Small Datasets

Let us now compare SVMTorch and Nodelib on small datasets. In the results given in TABLE 3, only the first 5000 training examples were used. The size of the cache was set to 300Mb, so that the whole kernel matrix could be kept in memory. For each problem, we also computed the output median (which minimizes the mean absolute error (MAE) without any information about the inputs) on the training set and computed the performance of this median over the training and the test sets in order to have a better idea of the performance of the various algorithms.

Table 3: Experiments on small training sets. SVMTorchN = SVMTorch without shrinking, SVMTorchU = SVMTorch with shrinking and unshrinking, Time NSP = time (in seconds) for non-sparse data format, Time SP = time (in seconds) for sparse data format, # SV = number of support vectors, Objective Function = value of (3) at the end of the optimization, Model Train = mean absolute error (MAE) over the training set, Model Test = MAE over the test set, Median Train = MAE over the training set with the median as predictor, Median Test = MAE over the test set with the median as predictor.

Dataset	Model	Time			Objective	Model		Median
		NSP	SP	# SV	Function	Train	Test	Train	Test
	SVMTorch	7	-	936	-173977.85	0.30	0.31
Kin	SVMTorchU	15	-	936	-173977.85	0.30	0.31	0.37	0.38
	SVMTorchN	45	-	941	-173982.65	0.30	0.31
	Nodelib	157	-	932	-174019.67	0.30	0.31
	SVMTorch	31	-	342	-13594.01	0.25	0.52
Artificial	SVMTorchU	166	-	367	-13703.07	0.24	0.51	25.16	27.95
	SVMTorchN	448	-	370	-13701.41	0.24	0.51
	Nodelib	231	-	342	-13707.29	0.24	0.51
	SVMTorch	21	21	993	-1012.46	0.51	0.80
Forest	SVMTorchU	65	43	1051	-1030.78	0.41	0.80	0.38	1.59
	SVMTorchN	110	115	1058	-1030.43	0.41	0.80
	Nodelib	542	-	1032	-1031.54	0.41	0.80
	SVMTorch	2	-	420	-3489571.13	9.65	10.12
Sunspots	SVMTorchU	9	-	422	-3489630.53	9.65	10.11	33.02	52.58
	SVMTorchN	38	-	422	-3489628.27	9.64	10.11
	Nodelib	327	-	422	-3489630.65	9.64	10.11
	SVMTorch	118	79	1861	-190.77	0.39	0.48
MNIST	SVMTorchU	147	98	1861	-190.77	0.39	0.48	0.98	0.97
	SVMTorchN	152	104	1861	-190.77	0.39	0.48
	Nodelib	2216	-	1878	-190.80	0.39	0.48

As can be seen, for all the datasets, SVMTorch is usually many times faster than Nodelib (except for Artificial in the case of SVMTorch without shrinking). Since the whole matrix of the quadratic problem was in memory, handling of the cache had no effect on the speed results.
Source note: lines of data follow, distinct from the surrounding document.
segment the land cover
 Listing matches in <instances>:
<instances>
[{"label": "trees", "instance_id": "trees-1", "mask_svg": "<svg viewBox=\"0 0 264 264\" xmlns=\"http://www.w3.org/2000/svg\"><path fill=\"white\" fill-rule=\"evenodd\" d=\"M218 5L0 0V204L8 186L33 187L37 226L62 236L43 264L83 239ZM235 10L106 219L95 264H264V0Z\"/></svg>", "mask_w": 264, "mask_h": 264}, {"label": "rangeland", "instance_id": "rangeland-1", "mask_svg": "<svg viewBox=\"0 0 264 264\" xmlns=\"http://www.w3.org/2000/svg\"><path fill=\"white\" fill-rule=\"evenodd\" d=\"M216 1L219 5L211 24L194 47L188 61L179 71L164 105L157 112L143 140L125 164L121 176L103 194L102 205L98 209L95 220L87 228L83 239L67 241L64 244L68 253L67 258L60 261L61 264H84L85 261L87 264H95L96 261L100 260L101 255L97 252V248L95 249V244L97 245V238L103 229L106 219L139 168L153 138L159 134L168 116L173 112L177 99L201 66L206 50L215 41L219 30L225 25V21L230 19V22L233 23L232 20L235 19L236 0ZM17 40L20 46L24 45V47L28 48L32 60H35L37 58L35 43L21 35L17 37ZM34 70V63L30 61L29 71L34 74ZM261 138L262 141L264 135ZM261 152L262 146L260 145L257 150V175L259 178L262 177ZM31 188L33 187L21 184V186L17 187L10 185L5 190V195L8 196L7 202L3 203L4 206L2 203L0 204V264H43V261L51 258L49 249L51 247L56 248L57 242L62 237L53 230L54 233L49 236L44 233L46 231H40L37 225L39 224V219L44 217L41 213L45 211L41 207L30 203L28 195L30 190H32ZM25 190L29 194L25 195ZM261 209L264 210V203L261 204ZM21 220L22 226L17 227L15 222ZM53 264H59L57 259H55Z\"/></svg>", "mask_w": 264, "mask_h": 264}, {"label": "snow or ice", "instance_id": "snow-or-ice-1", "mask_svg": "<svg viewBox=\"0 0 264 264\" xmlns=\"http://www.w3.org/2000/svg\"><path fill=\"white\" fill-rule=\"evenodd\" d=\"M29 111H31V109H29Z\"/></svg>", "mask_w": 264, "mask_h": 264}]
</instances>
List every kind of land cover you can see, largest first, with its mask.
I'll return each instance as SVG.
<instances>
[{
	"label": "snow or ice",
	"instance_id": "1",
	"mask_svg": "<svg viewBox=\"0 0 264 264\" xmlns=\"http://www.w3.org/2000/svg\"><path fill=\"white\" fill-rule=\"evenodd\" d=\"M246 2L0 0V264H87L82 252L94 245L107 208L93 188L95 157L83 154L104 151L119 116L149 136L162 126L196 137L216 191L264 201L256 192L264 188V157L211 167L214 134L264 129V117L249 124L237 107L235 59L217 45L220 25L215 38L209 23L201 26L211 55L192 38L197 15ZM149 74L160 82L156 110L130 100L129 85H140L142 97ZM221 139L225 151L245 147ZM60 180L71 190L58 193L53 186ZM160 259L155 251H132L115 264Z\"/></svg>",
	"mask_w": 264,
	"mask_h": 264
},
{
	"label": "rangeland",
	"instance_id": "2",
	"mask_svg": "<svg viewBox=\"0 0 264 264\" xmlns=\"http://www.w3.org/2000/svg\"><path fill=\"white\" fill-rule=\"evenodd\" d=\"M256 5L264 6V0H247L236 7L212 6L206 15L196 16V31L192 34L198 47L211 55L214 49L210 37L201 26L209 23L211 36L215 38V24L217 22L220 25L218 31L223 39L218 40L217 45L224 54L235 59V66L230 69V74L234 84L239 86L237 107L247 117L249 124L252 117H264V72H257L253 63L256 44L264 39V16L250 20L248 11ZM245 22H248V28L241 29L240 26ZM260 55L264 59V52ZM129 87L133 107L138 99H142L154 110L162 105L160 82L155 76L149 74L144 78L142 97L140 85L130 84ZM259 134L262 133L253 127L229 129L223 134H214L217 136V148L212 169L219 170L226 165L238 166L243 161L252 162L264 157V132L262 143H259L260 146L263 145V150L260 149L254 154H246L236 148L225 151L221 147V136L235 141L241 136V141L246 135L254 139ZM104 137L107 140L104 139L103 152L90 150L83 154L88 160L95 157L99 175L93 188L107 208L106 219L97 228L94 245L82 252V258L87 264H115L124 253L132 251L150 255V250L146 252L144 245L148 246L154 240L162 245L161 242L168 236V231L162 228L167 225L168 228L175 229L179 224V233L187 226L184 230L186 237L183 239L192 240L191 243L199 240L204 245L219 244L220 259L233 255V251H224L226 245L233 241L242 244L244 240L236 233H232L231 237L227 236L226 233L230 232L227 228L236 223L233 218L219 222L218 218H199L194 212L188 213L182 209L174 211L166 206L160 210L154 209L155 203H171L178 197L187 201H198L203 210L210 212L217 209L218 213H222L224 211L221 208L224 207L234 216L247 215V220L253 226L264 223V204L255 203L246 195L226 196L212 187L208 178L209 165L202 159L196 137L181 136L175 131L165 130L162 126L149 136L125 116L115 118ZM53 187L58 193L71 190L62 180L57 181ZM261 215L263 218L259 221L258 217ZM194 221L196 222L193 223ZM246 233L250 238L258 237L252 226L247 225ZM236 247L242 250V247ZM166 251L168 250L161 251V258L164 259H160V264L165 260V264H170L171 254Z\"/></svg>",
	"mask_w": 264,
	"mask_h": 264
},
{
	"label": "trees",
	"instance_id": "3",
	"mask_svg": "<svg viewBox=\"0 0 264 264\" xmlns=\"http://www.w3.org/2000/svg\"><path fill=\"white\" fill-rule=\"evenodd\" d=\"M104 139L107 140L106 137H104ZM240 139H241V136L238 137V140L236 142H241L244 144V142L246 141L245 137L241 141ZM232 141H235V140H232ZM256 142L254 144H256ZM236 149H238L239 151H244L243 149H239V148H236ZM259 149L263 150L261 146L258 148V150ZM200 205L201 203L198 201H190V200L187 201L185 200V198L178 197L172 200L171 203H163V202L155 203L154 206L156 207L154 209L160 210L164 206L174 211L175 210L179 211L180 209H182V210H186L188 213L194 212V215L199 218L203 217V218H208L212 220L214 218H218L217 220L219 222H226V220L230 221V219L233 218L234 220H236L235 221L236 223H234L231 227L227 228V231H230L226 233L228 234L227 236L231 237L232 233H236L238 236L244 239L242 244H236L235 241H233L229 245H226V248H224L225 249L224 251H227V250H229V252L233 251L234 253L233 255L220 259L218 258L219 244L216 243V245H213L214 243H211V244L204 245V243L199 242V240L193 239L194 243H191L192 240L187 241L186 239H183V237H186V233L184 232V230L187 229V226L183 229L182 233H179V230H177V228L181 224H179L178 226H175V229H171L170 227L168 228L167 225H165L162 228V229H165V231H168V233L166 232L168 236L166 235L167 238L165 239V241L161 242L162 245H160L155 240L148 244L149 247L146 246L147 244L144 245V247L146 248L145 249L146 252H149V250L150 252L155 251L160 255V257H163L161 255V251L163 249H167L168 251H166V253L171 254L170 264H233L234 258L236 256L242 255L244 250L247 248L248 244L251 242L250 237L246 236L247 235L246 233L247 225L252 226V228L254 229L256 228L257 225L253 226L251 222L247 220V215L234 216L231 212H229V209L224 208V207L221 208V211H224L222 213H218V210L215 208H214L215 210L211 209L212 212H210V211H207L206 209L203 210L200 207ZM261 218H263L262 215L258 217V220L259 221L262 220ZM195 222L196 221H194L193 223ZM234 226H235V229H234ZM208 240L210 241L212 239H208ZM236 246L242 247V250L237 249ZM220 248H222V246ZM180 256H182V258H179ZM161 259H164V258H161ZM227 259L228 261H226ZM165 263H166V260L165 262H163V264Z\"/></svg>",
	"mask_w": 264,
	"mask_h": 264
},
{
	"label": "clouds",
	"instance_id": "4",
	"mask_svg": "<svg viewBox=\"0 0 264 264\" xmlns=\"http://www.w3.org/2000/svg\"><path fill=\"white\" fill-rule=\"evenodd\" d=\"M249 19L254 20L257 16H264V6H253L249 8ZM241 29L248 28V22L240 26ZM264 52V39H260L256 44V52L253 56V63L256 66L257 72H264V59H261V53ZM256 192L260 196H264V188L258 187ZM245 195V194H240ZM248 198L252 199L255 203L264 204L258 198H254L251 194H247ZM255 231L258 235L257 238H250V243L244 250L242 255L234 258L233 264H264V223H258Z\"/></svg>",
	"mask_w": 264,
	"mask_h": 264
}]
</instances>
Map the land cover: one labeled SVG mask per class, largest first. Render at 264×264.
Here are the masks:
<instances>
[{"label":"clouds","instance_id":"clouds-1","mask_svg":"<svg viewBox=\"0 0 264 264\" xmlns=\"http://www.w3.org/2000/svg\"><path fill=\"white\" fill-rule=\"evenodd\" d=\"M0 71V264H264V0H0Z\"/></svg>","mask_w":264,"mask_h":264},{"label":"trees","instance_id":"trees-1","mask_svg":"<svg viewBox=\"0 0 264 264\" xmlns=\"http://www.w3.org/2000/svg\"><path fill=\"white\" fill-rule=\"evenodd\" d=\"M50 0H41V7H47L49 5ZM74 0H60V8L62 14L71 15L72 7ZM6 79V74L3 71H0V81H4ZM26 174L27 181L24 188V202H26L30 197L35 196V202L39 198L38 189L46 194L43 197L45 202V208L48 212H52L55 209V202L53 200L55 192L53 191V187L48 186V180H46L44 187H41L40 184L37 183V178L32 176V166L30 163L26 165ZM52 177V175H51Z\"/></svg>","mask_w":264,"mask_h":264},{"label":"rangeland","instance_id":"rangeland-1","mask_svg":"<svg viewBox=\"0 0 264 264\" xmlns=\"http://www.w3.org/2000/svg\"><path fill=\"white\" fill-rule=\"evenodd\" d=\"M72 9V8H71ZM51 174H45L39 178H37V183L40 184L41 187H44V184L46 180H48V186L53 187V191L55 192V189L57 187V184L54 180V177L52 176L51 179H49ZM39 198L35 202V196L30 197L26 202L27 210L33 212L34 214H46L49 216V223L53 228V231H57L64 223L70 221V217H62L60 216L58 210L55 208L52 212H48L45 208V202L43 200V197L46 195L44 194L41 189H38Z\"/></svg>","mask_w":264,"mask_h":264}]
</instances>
Thus one can conclude that one of the main differences between these algorithms is the selection of the subproblem, and that selecting the $\alpha_i$ independently of the $\alpha_i^{\star}$ is very efficient. However, Nodelib gave slightly better results in terms of the objective function (probably due to the fact that their termination criterion is stronger than ours; see [1] for a comparison between termination criteria), but not in terms of test error. Note that for problems of this size, shrinking does not cause the performance to deteriorate too much (check the values of the objective function as well as the training and test set performances) but does speed the algorithm up a lot. Note also that using the sparse format was not good in the case of Forest but was good for MNIST, which has a higher input dimension: this means that the cost induced by the use of sparse format is balanced by the gain obtained in the kernel computation only when the input size is large enough.